Empty nest parents often face new challenges, such as establishing a new kind of relationship with their children, having to find other ways to occupy their free time, reconnecting with each other, and a lack of sympathy from people who believe that parents should be happy when their children leave home.

==Coping==
One of the easiest ways for parents to cope with empty nest syndrome is to keep in contact with their children. Technological developments such as cell phones, text messaging, and the internet all allow for increased communication between parents and their children. Parents going through empty nest syndrome can ease their stress by pursuing their own hobbies and interests in their increased spare time. Discussing their grief with each other, friends, families, or professionals may help them. Experts have advised that overwhelmed parents keep a journal, or go back to work if they were full-time parents.

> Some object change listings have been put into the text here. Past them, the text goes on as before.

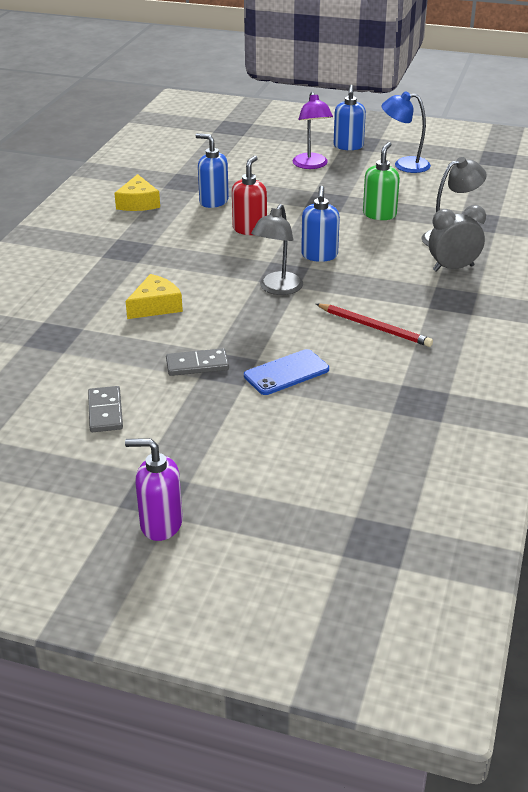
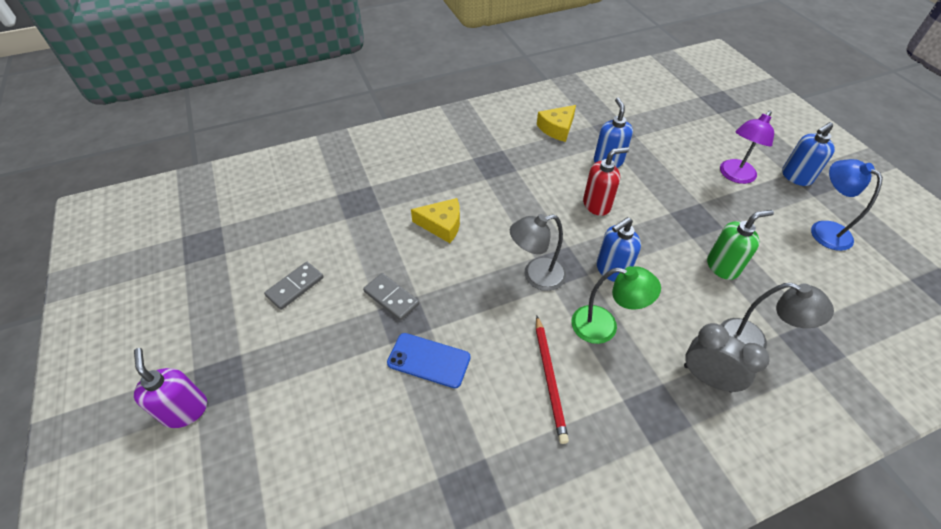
camera: 50 degrees right, 15 degrees up
(362, 284) = (604, 326): none -> green lamp

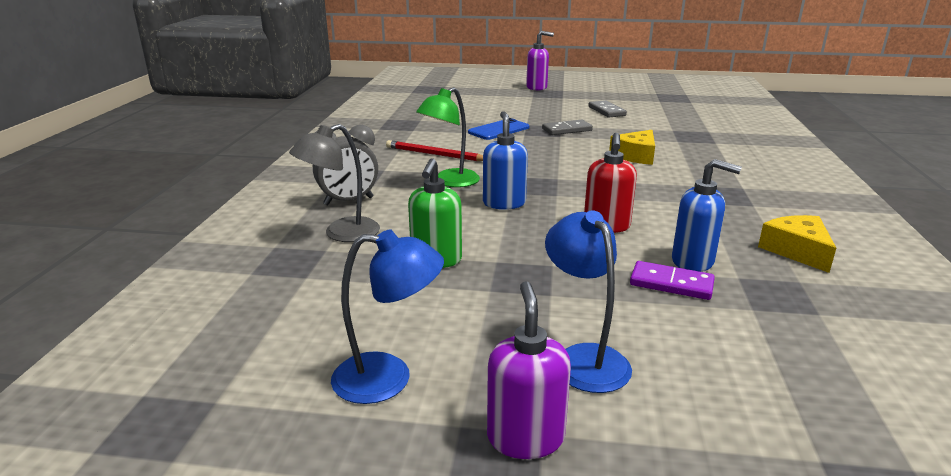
camera: 120 degrees right, 25 degrees down
(536, 276) = (534, 173): grey lamp -> none
(641, 164) = (671, 284): none -> purple domino
(734, 176) = (584, 358): purple lamp -> blue lamp
(796, 177) = (525, 437): blue soap dispenser -> purple soap dispenser

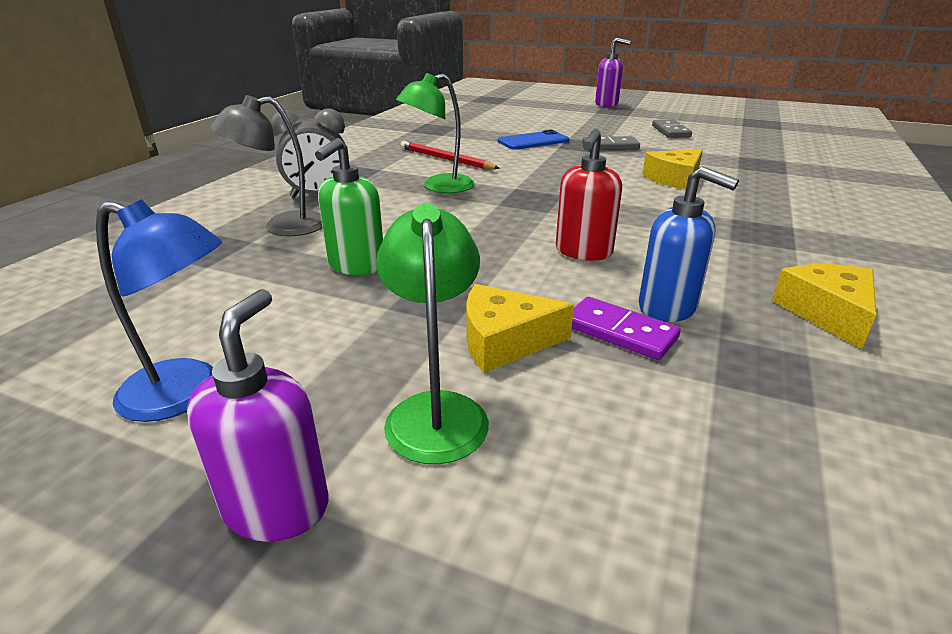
camera: 15 degrees right, 5 degrees up
(504, 203) = (480, 214): blue soap dispenser -> none
(584, 358) = (436, 411): blue lamp -> green lamp
(596, 302) = (504, 341): none -> yellow cheese

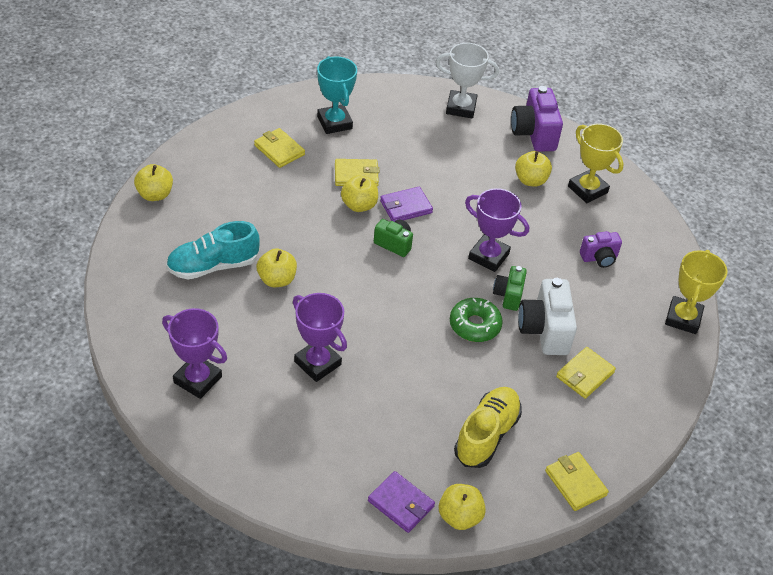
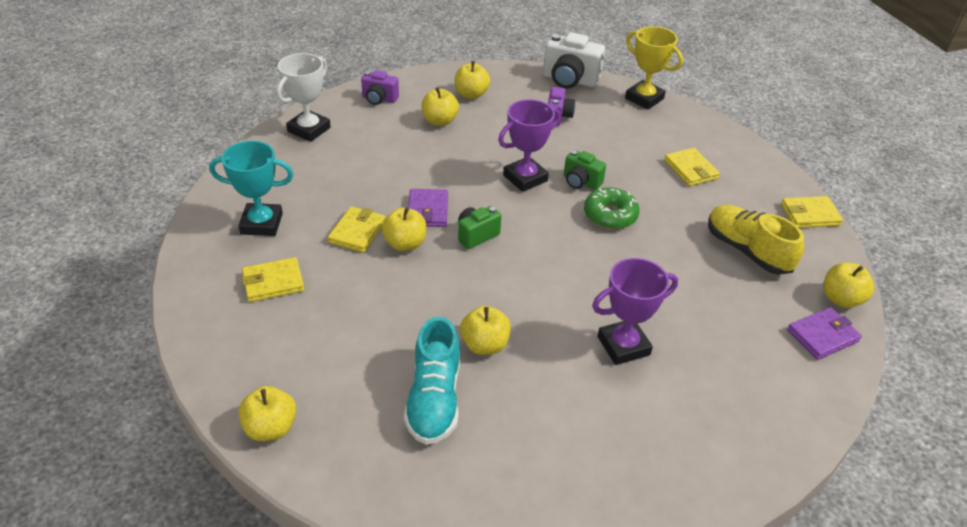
camera: 65 degrees left, 5 degrees down
(198, 379) = (616, 465): purple trophy -> none
(534, 134) = (379, 99): purple camera -> purple camera, size x0.59
(544, 330) = (632, 175): white camera -> white camera (569, 80)
(587, 189) = (471, 94): yellow trophy -> yellow apple

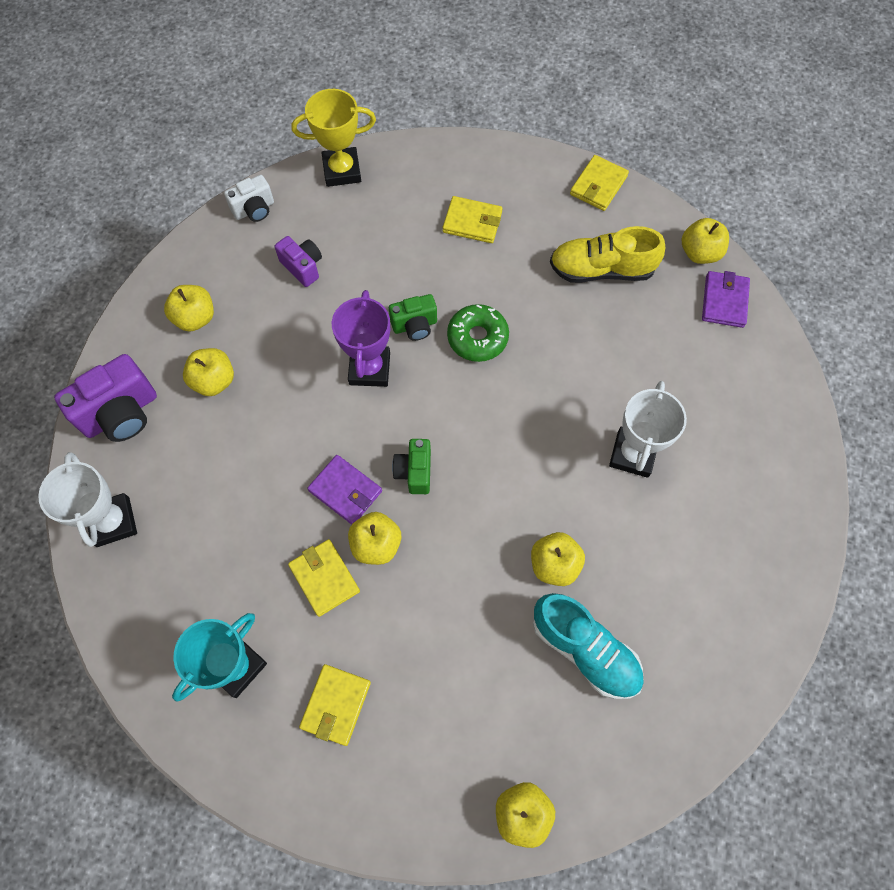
camera: 50 degrees left, 25 degrees up
(379, 99) = (121, 413): purple camera -> purple camera, size x1.69
(569, 80) = (254, 209): white camera -> white camera, size x0.59
(623, 346) = (633, 454): purple trophy -> white trophy

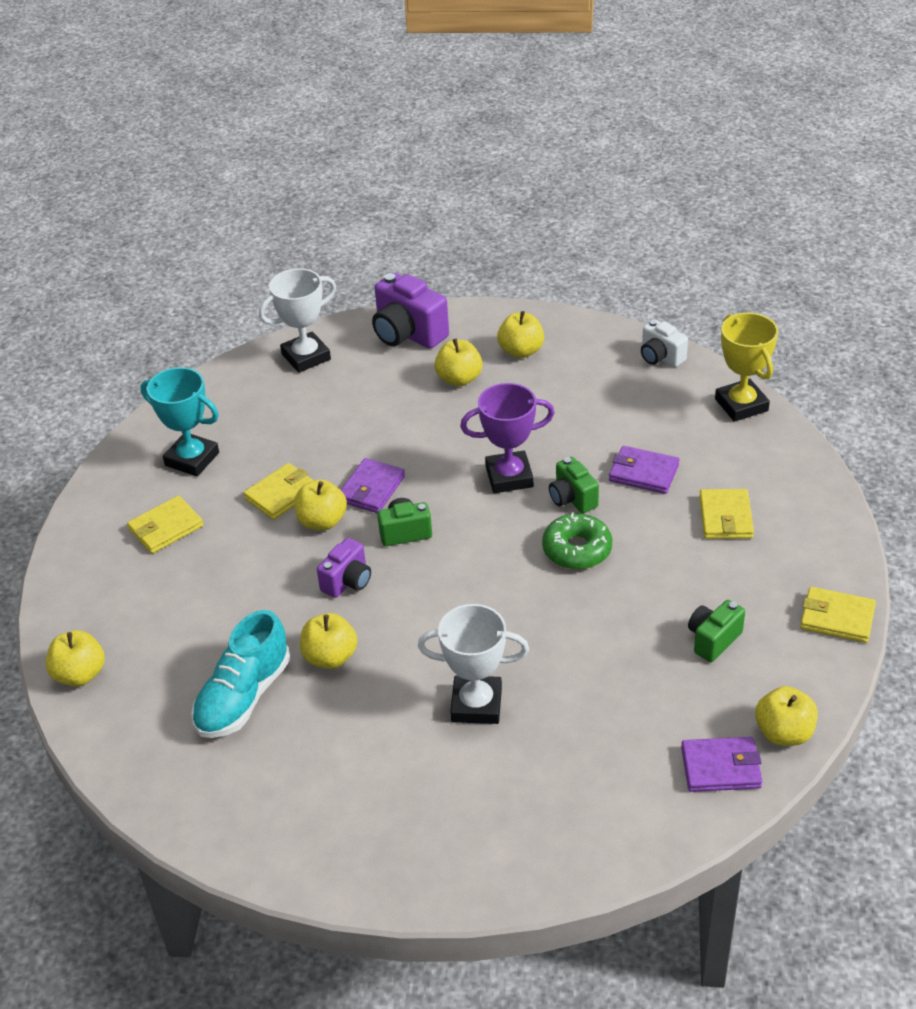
camera: 80 degrees right, 25 degrees down
(303, 267) = (608, 405): purple camera -> purple camera (347, 581)
(336, 705) = (166, 528): yellow wallet -> yellow wallet turned 45 degrees counterclockwise
(401, 264) = (643, 473): none -> purple wallet
(601, 270) = (713, 640): yellow shoe -> green camera

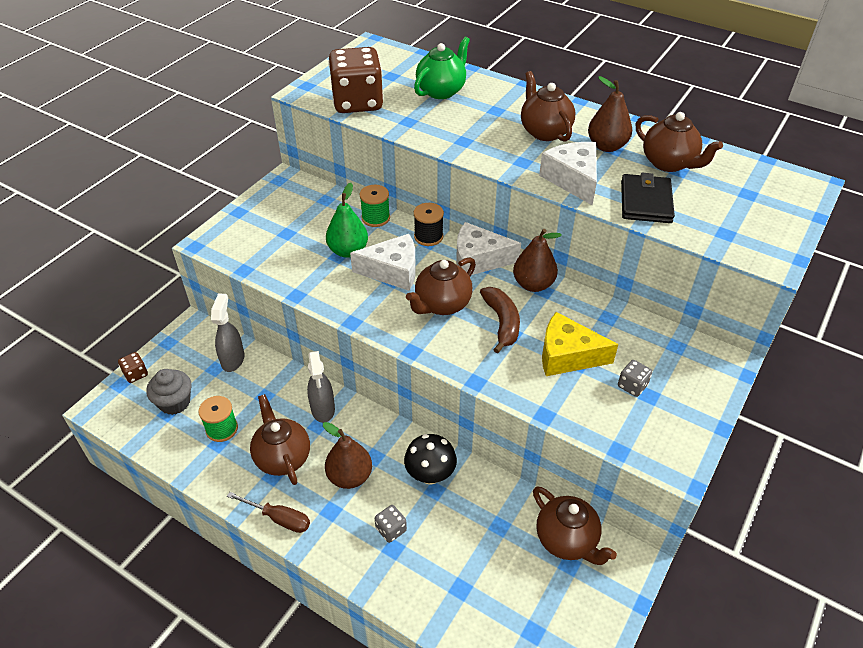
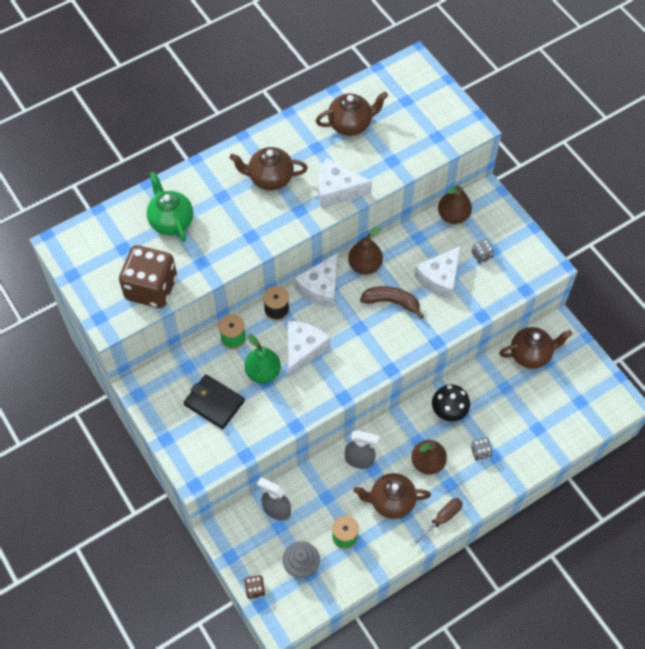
camera: 65 degrees left, 15 degrees up
(442, 304) = (355, 332): brown teapot -> none
(567, 356) = (440, 278): yellow cheese -> white cheese
(606, 146) = (310, 149): brown pear -> brown pear (453, 215)
(646, 202) = (384, 161): black wallet -> black wallet (214, 403)

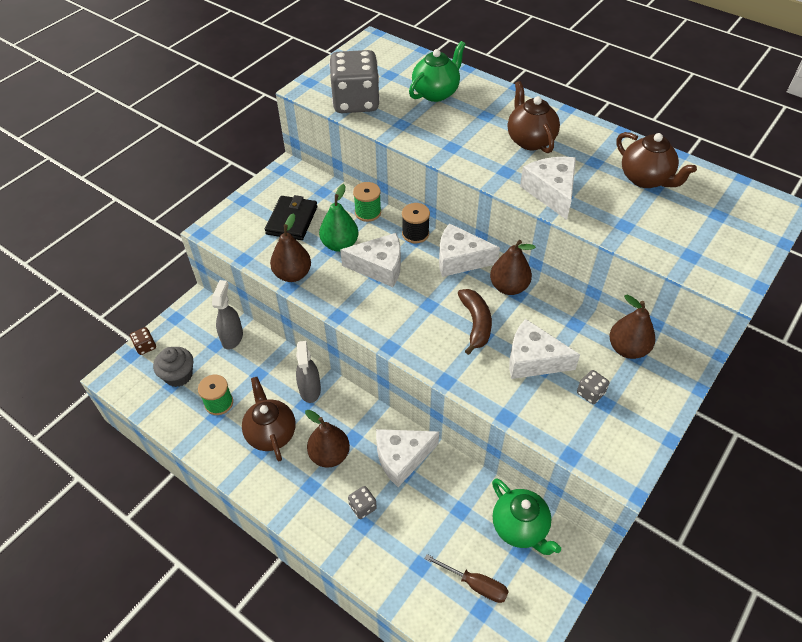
camera: 70 degrees right, 10 degrees down
(151, 288) = (356, 102): brown dice -> grey dice
(282, 419) = (293, 274): none -> brown pear
(441, 519) = (264, 490): brown screwdriver -> brown screwdriver (475, 584)
(449, 411) = (402, 458): black mushroom -> white cheese
(531, 354) = (520, 528): brown teapot -> green teapot

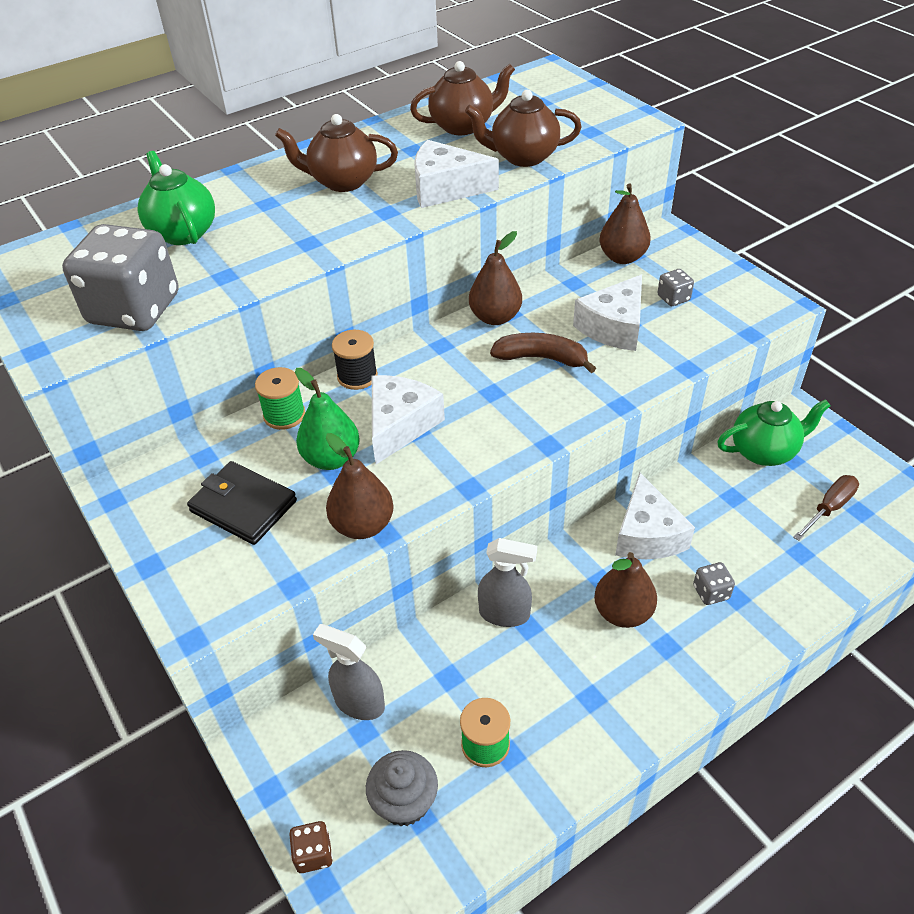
camera: 70 degrees left, 5 degrees down
(271, 433) = (565, 679): brown teapot -> brown teapot (523, 157)
(460, 259) = (428, 346): white cheese -> none

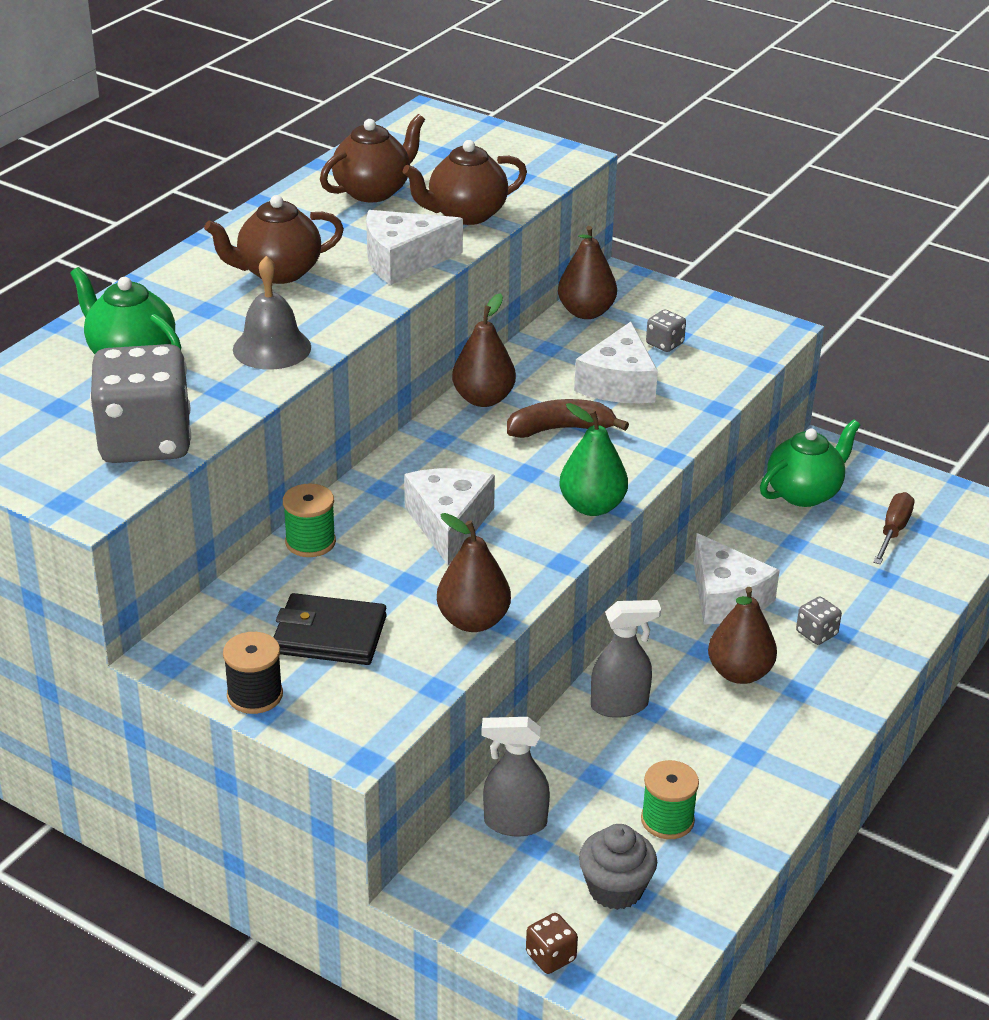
camera: 25 degrees left, 10 degrees down
(290, 246) = (272, 348): none -> grey bell
(331, 458) = (395, 570): green pear -> green pear (592, 506)
(357, 376) = (367, 487): black spool -> black spool (255, 695)

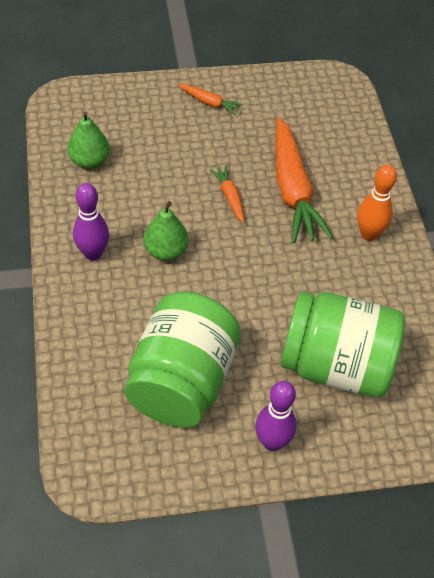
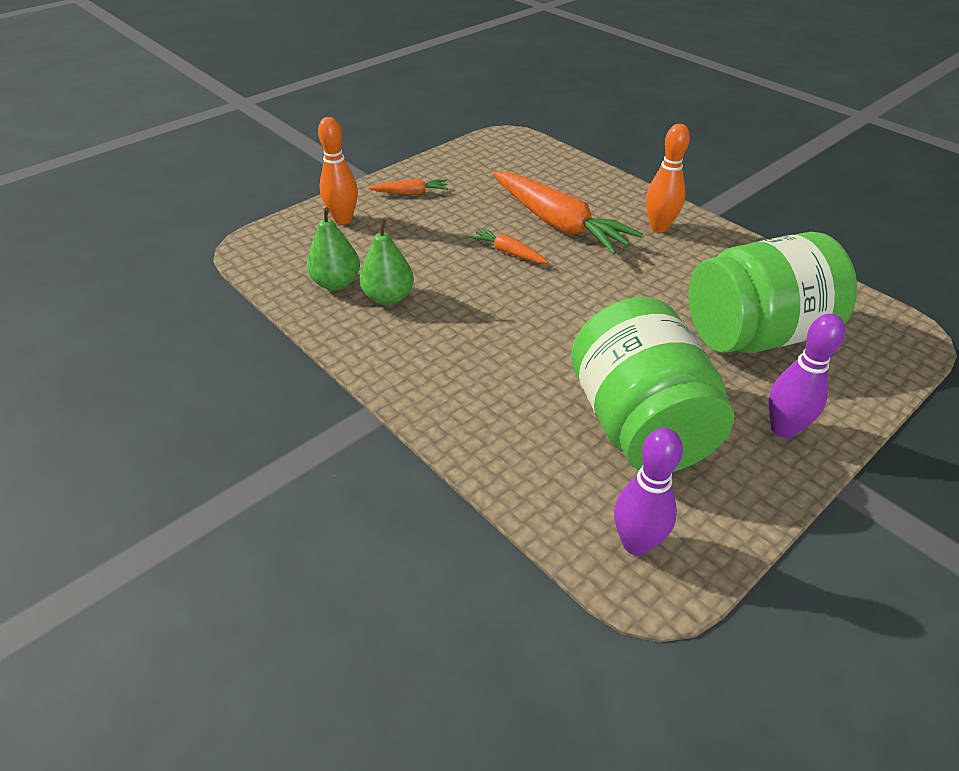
camera: 30 degrees left, 10 degrees down
(93, 253) = (423, 359): purple bowling pin -> purple bowling pin (636, 543)
(140, 104) = (343, 219): none -> orange bowling pin
(166, 251) = (496, 321): green pear -> green pear (388, 297)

It is important for an empty nester to realize that what they are feeling is normal. It is normal to feel some loss in self when becoming an empty nester. But it is important to replace the meaningful experience of parenting with other meaningful experiences. What can help to find meaningful experiences is to make a list of roles that a person has fulfilled in their life and then seek roles that can be expanded on to add meaning in life.

==Recent trends==
Since the 2000s, the so-called "Boomerang Generation"—young adults who return to live with their parents—have changed the dynamics of the traditional empty nest phenomenon. Factors such as the high unemployment rate in the United States and constrained job markets have been used to explain the surge in such individuals. Census data from 2008 showed that as many as 20 million 18–34-year-olds (34% of that age group) were living at home with their parents. A decade earlier, only 23% of people in that age group did so. In Canada, multigenerational living is increasing.

==In popular culture==
===Comics===
- Peter de Wit drew Het Lege Nest, a 2011 graphic novel about his personal experience involving empty nest syndrome and psychological advice to overcome these feelings.

===Film===
- In An Extremely Goofy Movie, Goofy suffers from empty nest syndrome after his son Max departs for college. During his work hours at the toy assembly line, Goofy's sadness results in him being careless and eventually resulting in him inadvertently causing a massive explosion in the factory leading to Goofy getting fired from his job.
- In the 2018 animated Pixar short film Bao, an aging and lonely Chinese mother suffers from empty nest syndrome until she gets an unexpected second chance at motherhood when her homemade baozi dumpling comes to life.
- In Paddington in Peru, Mrs Brown experiences the beginnings of empty nest syndrome, resulting in her agreeing that the family take a trip to Peru to visit Paddington's Aunt Lucy and to bring them closer together as a family one last time.

===TV===
- Empty Nest, an American sitcom (1988–1995), deals with a situation where the protagonist's wife dies and his two adult daughters move in with him.
- In the Netflix show Fuller House, Aunt Becky seems to be suffering from either this, or baby fever, or both, after her twin sons go to college, as she displays an extreme attachment to DJ's baby son Tommy.